Mélancolie d’Afrique

A l’origine d’un travail qui se poursuit depuis des années maintenant cette expérience : entrevoir, un bref instant, trop court, au travers d’une fenêtre en passant, celle d’une maison, d’un bus, d’un taxi ou d’un métro un train qui s’éloigne, dans un rétroviseur, un miroir trop petit : entrevoir un lieu, une femme. Au moment où s’évanouit la vision, à la fraction de seconde où l’image se précisait justement, seul le souvenir apparaît. Ce qui n’est plus là, n’y sera plus, prend toute sont importance et ne vous quitte plus comme du fait
précisément de son absence, de la perte qu’il accuse… Ce qui ne sera plus jamais là prend alors toute sa splendeur dans la reconstitution qu’elle impose. Ce lieu, cette femme je ne pourrais plus jamais l’oublier.

© ARTO PAZAT
© ARTO PAZAT

Il convient de considérer mon parcours photographique et artistique comme une longue et ininterrompue suite de plans fixes d’un film sans début ni fin. Chaque plan comme autant de Vanités. Toutes séries écriture des pages d’un carnet des mélancolies d’une existence replacée dans son temps, de l’extinction de ce temps.
L’existence comme incapable de répondre à la douleur de la perte et son corollaire lâcher prise.
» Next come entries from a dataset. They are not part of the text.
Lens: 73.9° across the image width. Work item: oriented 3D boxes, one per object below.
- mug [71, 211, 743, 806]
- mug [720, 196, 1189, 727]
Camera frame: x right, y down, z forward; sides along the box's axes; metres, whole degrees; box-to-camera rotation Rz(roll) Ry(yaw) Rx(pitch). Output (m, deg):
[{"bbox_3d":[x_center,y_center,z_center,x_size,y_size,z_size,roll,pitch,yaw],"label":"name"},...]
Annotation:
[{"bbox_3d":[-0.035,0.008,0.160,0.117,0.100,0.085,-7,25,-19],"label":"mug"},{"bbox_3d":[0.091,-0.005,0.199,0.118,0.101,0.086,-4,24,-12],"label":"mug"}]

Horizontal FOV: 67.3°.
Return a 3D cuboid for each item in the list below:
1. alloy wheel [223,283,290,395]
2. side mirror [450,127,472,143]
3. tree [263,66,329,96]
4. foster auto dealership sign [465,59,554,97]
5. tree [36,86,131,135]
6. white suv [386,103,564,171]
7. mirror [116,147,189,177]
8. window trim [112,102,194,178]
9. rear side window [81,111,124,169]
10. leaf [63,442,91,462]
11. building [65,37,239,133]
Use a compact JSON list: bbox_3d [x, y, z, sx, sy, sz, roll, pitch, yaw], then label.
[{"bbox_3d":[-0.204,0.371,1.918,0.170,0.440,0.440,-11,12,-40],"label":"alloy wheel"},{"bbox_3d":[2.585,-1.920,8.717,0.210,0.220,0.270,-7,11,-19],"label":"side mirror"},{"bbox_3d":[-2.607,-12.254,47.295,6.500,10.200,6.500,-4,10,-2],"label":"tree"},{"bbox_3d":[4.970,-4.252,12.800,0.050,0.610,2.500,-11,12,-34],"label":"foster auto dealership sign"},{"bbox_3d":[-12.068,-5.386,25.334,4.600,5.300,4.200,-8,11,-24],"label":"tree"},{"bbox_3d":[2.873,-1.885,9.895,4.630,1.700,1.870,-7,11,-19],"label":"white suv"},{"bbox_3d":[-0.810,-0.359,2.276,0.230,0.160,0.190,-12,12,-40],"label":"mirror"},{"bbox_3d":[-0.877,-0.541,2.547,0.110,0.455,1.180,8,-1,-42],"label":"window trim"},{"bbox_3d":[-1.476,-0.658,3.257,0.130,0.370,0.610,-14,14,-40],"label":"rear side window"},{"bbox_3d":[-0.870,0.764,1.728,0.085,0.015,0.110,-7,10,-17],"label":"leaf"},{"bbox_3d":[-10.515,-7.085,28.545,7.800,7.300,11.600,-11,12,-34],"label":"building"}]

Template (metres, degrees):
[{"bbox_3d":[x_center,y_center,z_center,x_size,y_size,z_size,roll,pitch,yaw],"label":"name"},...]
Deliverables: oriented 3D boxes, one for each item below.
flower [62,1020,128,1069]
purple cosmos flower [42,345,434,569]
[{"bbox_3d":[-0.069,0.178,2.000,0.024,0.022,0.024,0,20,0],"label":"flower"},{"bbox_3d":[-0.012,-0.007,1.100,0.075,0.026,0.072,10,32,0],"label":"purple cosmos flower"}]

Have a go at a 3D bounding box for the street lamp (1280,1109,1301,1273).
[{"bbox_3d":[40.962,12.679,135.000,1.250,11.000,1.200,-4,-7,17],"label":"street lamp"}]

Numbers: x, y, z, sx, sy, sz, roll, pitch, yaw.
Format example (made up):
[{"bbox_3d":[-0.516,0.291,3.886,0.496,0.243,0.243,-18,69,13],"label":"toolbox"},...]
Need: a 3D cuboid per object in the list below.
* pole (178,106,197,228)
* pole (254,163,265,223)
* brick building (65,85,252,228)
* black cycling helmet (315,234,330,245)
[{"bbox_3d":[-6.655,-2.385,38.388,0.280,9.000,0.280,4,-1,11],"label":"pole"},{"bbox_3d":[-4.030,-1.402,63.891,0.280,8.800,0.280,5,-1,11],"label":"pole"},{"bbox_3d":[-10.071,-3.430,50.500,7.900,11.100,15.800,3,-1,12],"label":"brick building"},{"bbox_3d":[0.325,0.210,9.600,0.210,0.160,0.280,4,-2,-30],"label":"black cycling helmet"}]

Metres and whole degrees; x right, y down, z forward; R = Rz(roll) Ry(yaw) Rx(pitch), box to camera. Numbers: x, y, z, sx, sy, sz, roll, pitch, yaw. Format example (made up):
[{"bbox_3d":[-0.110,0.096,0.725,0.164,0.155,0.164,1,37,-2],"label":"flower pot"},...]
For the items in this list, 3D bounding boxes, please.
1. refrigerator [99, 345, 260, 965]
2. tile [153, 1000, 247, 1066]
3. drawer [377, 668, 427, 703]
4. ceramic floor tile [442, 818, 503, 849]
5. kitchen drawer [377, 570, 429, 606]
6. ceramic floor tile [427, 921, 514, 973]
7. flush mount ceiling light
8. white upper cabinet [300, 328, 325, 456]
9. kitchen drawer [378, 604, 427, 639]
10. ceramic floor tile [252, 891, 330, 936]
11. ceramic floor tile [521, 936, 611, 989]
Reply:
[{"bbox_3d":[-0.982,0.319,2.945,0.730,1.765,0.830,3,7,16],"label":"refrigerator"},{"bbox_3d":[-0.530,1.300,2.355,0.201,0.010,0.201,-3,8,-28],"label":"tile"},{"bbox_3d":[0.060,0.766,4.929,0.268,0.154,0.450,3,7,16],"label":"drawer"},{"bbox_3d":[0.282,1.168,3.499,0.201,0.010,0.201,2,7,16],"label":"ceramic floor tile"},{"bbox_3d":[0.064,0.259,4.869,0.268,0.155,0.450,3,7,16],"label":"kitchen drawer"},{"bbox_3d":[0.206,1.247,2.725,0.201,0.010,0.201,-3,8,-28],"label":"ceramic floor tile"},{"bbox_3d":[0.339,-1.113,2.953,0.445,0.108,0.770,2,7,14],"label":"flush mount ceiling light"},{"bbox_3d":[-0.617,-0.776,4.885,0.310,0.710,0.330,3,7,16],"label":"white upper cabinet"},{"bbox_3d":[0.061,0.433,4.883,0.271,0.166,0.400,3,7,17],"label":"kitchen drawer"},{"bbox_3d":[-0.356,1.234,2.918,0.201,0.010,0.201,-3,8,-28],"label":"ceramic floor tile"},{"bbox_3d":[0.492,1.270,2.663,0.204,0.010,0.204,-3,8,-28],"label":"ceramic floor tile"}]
Dérisoire de fixer qui déjà échappe.

Un jour de prise de vues avec un modèle, celle-ci finissant de se préparer me dit alors : »Qu’est-ce que je fais ? ». Mon désarrois fut si grand que je me suis entendu lui dire, concluant court toute suite de travail ; « tu ne fais rien, c’est fini. » … Elle ne savait quoi me donner, je ne savais quoi recevoir… Il manquait l’âme de l’instant, l’esprit du lieu, le sentiment du partage…

J’ai depuis toujours (depuis l’âge de 12 ans, à ce moment où je reçois mon premier Instamatic Agfa) tout donné à la photographie qui m’a souvent tout repris et laissé dans un grand désarrois et démuni de tout alors au bord de ce gouffre qui ne vous laisse même plus entrevoir le goût de l’existence…

Mon travail ne cherche ni à identifier, ni à illustrer mais à conduire le regard, faire juste réapparaître le désir, à l’endroit de la disparue, dans une ville, un lieu qui s’efface.

Pour moi de l’absence, la perte naît le regard, le désir. La présence.